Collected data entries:
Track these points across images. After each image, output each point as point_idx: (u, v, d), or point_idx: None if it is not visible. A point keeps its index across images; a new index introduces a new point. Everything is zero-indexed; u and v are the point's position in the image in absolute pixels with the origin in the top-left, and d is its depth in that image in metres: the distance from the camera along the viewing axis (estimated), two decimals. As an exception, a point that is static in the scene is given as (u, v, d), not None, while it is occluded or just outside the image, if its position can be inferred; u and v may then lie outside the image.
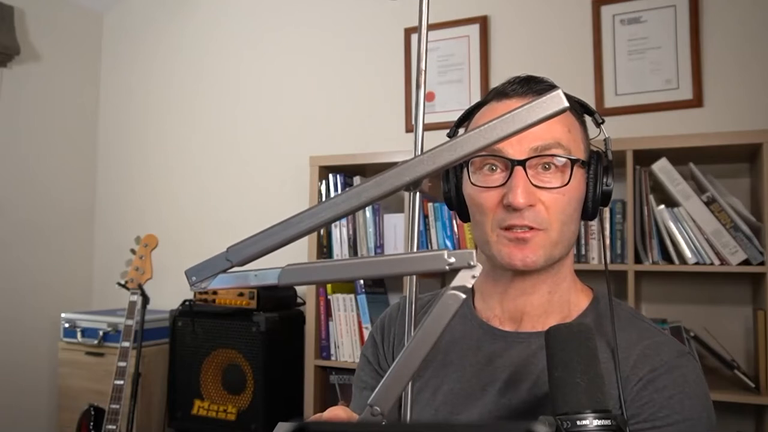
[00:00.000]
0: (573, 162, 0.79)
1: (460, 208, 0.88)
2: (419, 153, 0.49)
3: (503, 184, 0.79)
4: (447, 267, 0.44)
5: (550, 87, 0.84)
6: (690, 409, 0.75)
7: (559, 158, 0.78)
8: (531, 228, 0.78)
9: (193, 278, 0.49)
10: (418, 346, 0.44)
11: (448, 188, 0.89)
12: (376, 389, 0.44)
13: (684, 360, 0.79)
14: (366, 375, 0.97)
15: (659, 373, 0.77)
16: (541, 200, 0.78)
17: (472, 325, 0.89)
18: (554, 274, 0.85)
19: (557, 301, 0.85)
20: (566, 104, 0.41)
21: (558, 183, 0.78)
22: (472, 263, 0.43)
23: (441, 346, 0.88)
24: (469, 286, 0.44)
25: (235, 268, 0.49)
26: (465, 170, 0.85)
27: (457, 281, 0.44)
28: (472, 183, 0.83)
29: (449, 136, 0.91)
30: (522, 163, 0.77)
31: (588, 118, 0.88)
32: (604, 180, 0.82)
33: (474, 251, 0.44)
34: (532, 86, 0.83)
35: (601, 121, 0.86)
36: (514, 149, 0.78)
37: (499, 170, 0.80)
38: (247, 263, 0.49)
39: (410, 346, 0.44)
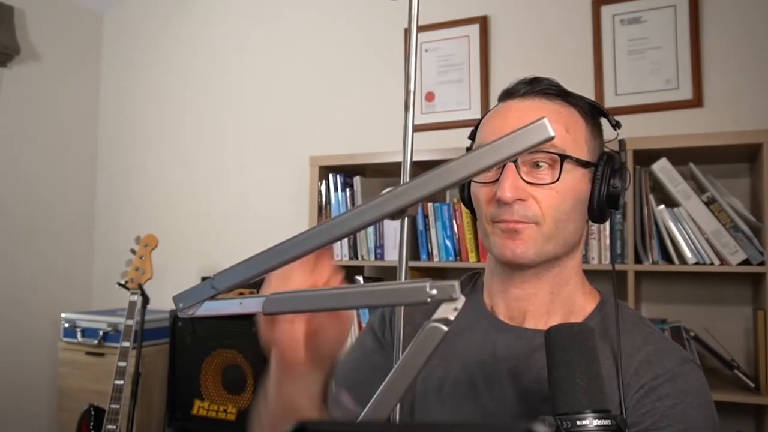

EXERCISE DESCRIPTION
Please reproduce exactly, and nothing more, the lines from the one containing "31: (588, 118, 0.88)" through the last line of the entries, both included; pictures stay out.

SOLUTION FOR THIS PROBLEM
31: (588, 118, 0.88)
32: (604, 180, 0.82)
33: (474, 251, 0.44)
34: (532, 86, 0.83)
35: (601, 121, 0.86)
36: (514, 149, 0.78)
37: (499, 170, 0.80)
38: (247, 263, 0.49)
39: (410, 346, 0.44)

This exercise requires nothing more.